From a methodological standpoint, further clarification is also required regarding FFR measurement. Intracoronary adenosine boluses ranged from 100–400 µg, which is a relatively broad range. The authors should specify dosing by vessel, whether repeat measurements were performed in borderline cases and whether intravenous adenosine was used.

Thank you very much for this observation – as per your comment, I have expanded on this topic in the 'Materials and Methods' section. Our standard procedure is to administer a 200 µg adenosine bolus intravenously, regardless of the vessel being assessed. If we have doubts about achieving complete hyperemia after such a bolus, we sometimes decide to administer a larger dose – up to 400 µg. This approach is quite rare, most often related to situations where the geometry of the catheter and the ostium of the vessel being examined raises suspicions that an incomplete dose of adenosine may be administered to the coronary vessel. Reducing the adenosine dose is most often used in two situations: if we have a clearly positive result from the non-hyperemic assessment, which we perform first, and if we are confident that even with incomplete hyperemia, we will obtain a positive FFR result. The second case is a multivessel assessment, when the patient responded with a prolonged complete block after the first 200 µg bolus. In such cases, we sometimes decide to reduce the dose, especially the first dose, in subsequent assessments. Continuous adenosine infusion is currently rarely used; we consider it especially when planning a more comprehensive assessment of the coronary circulation, including IMR.

The manuscript would significantly benefit from the inclusion of a central illustration.

Thank you very much for this valid comment - I have prepared such an illustration and attached it to the current version of the work.

Minor issues include several typographical errors, duplicated references in the bibliography and some imprecise language.

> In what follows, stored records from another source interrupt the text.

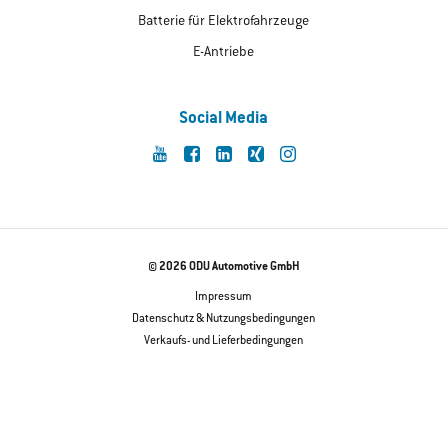
Batterie für Elektrofahrzeuge
E-Antriebe
Social Media
© 2026 ODU Automotive GmbH
Impressum
Datenschutz & Nutzungsbedingungen
Verkaufs- und Lieferbedingungen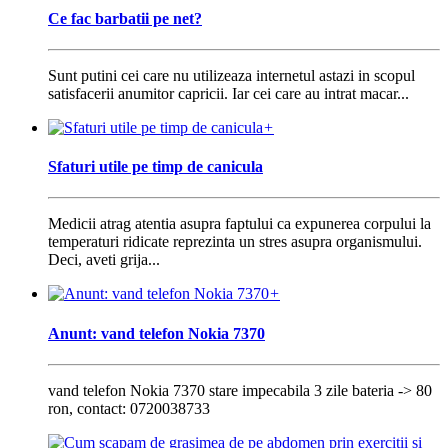
Ce fac barbatii pe net?
Sunt putini cei care nu utilizeaza internetul astazi in scopul
satisfacerii anumitor capricii. Iar cei care au intrat macar...
+
Sfaturi utile pe timp de canicula
Medicii atrag atentia asupra faptului ca expunerea corpului la
temperaturi ridicate reprezinta un stres asupra organismului.
Deci, aveti grija...
+
Anunt: vand telefon Nokia 7370
vand telefon Nokia 7370 stare impecabila 3 zile bateria -> 80
ron, contact: 0720038733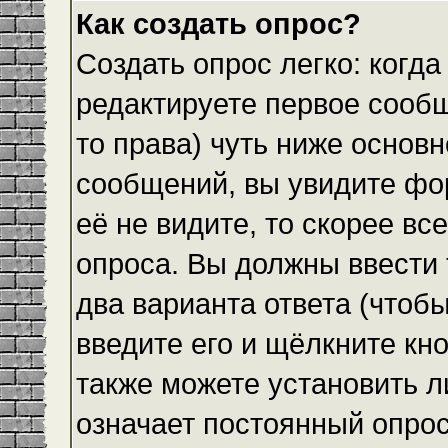
Как создать опрос?
Создать опрос легко: когда
редактируете первое сообщ
то права) чуть ниже основ
сообщений, вы увидите ф
её не видите, то скорее все
опроса. Вы должны ввести 
два варианта ответа (чтобы
введите его и щёлкните кн
также можете установить л
означает постоянный опрос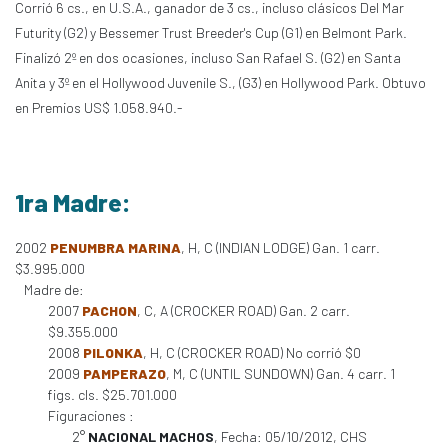
Corrió 6 cs., en U.S.A., ganador de 3 cs., incluso clásicos Del Mar
Futurity (G2) y Bessemer Trust Breeder's Cup (G1) en Belmont Park.
Finalizó 2º en dos ocasiones, incluso San Rafael S. (G2) en Santa
Anita y 3º en el Hollywood Juvenile S., (G3) en Hollywood Park. Obtuvo
en Premios US$ 1.058.940.-
1ra Madre:
2002
PENUMBRA MARINA
, H, C (INDIAN LODGE) Gan. 1 carr.
$3.995.000
Madre de:
2007
PACHON
, C, A (CROCKER ROAD) Gan. 2 carr.
$9.355.000
2008
PILONKA
, H, C (CROCKER ROAD) No corrió $0
2009
PAMPERAZO
, M, C (UNTIL SUNDOWN) Gan. 4 carr. 1
figs. cls. $25.701.000
Figuraciones :
2°
NACIONAL MACHOS
, Fecha: 05/10/2012, CHS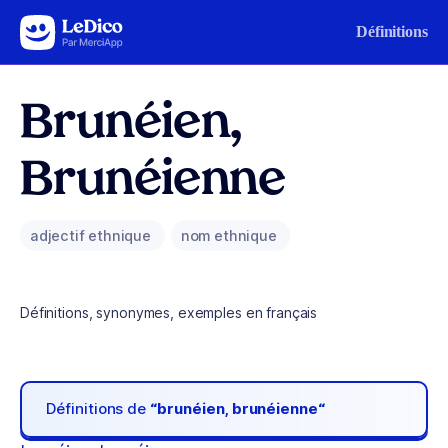
Aller au contenu
Définitions
Brunéien,
Brunéienne
adjectif ethnique
nom ethnique
Définitions, synonymes, exemples en français
Définitions de
“brunéien, brunéienne“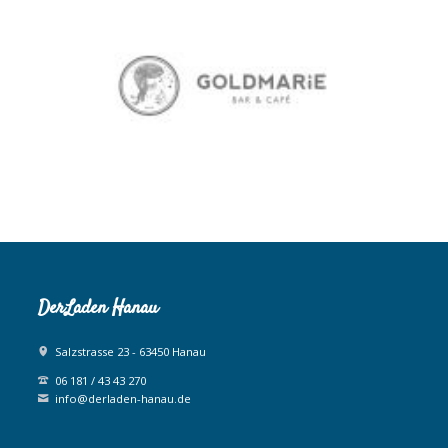
DerLaden Hanau
Salzstrasse 23 - 63450 Hanau
06 181 / 43 43 270
info@derladen-hanau.de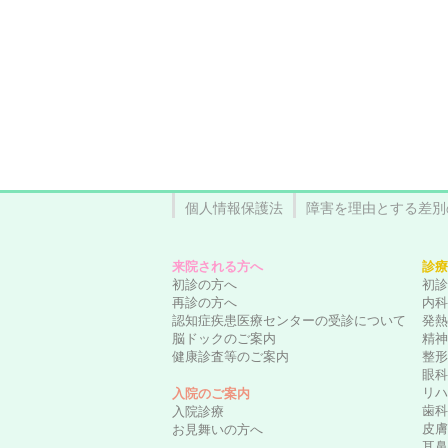
個人情報保護法
障害を理由とする差別
来院される方へ
診療
初診の方へ
初診
再診の方へ
内科
認知症疾患医療センターの受診について
発熱
脳ドックのご案内
精神
健康診査等のご案内
整形
眼科
リハ
入院のご案内
歯科
入院診療
皮膚
お見舞いの方へ
耳鼻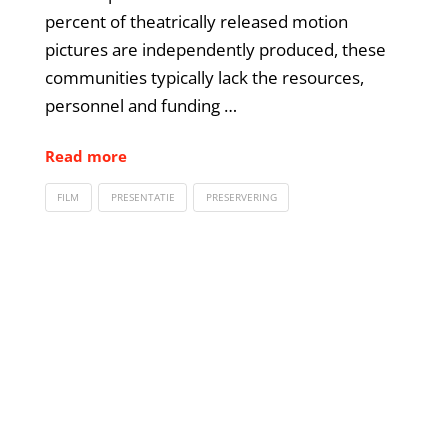
percent of theatrically released motion
pictures are independently produced, these
communities typically lack the resources,
personnel and funding …
Read more
FILM
PRESENTATIE
PRESERVERING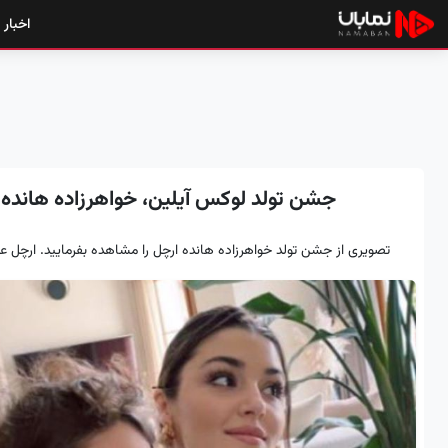
اخبار
جشن تولد لوکس آیلین، خواهرزاده هاند
تصویری از جشن تولد خواهرزاده هانده ارچل را مشاهده بفرمایید. ارچل علا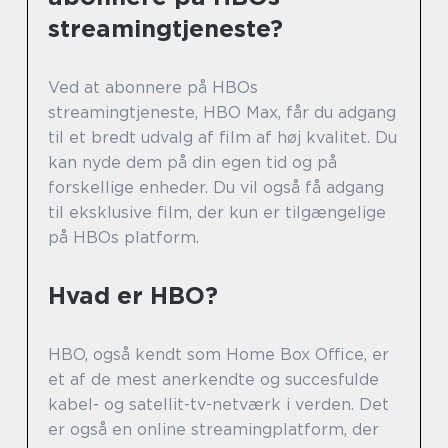
streamingtjeneste?
Ved at abonnere på HBOs
streamingtjeneste, HBO Max, får du adgang
til et bredt udvalg af film af høj kvalitet. Du
kan nyde dem på din egen tid og på
forskellige enheder. Du vil også få adgang
til eksklusive film, der kun er tilgængelige
på HBOs platform.
Hvad er HBO?
HBO, også kendt som Home Box Office, er
et af de mest anerkendte og succesfulde
kabel- og satellit-tv-netværk i verden. Det
er også en online streamingplatform, der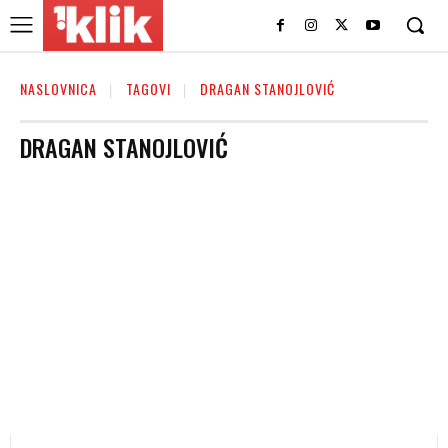
NASLOVNICA
TAGOVI
DRAGAN STANOJLOVIĆ
DRAGAN STANOJLOVIĆ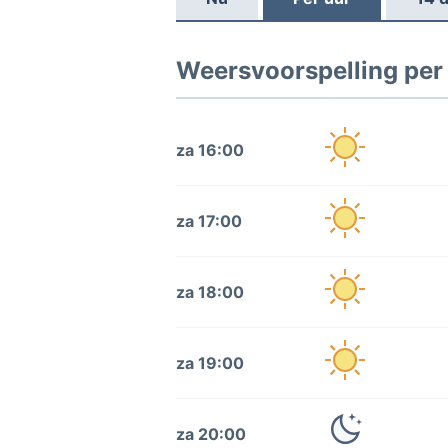
Weersvoorspelling per
za 16:00
za 17:00
za 18:00
za 19:00
za 20:00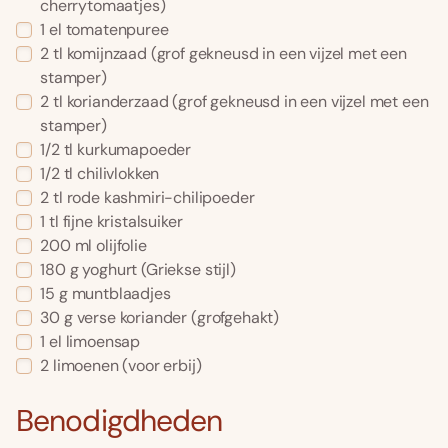
cherrytomaatjes)
1
el
tomatenpuree
2
tl
komijnzaad
(grof gekneusd in een vijzel met een
stamper)
2
tl
korianderzaad
(grof gekneusd in een vijzel met een
stamper)
1/2
tl
kurkumapoeder
1/2
tl
chilivlokken
2
tl
rode kashmiri-chilipoeder
1
tl
fijne kristalsuiker
200
ml
olijfolie
180
g
yoghurt
(Griekse stijl)
15
g
muntblaadjes
30
g
verse koriander
(grofgehakt)
1
el
limoensap
2
limoenen
(voor erbij)
Benodigdheden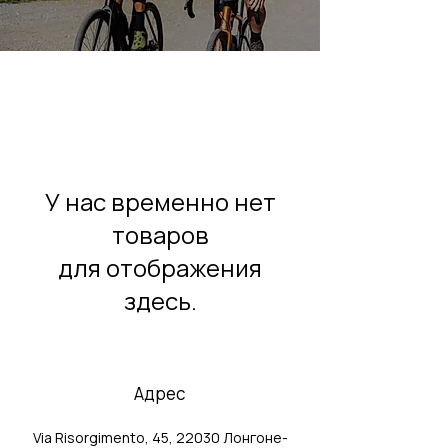
У нас временно нет
товаров
для отображения
здесь.
Адрес
Via Risorgimento, 45, 22030 Лонгоне-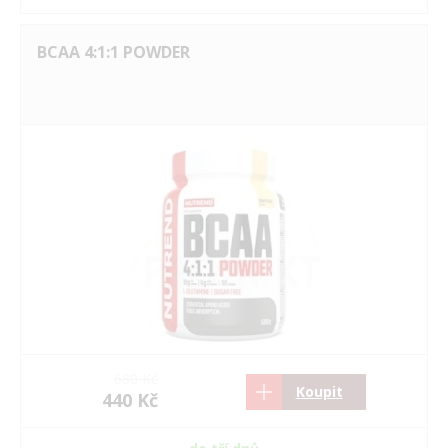
BCAA 4:1:1 POWDER
680 Kč
Koupit
440 Kč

Thank you very much for your comments - we have modified the text to correct the issues mentioned.

In summary, this manuscript addresses a clinically important question and contains potentially valuable data. However, major revisions are required.

Thank you very much for this favorable comment.

Round 2

Reviewer 1 Report

Comments and Suggestions for Authors

The authors answered accordingly to the questions raised.

Reviewer 3 Report

Comments and Suggestions for Authors

The manuscript has been adequately revised and it is suitable for publication.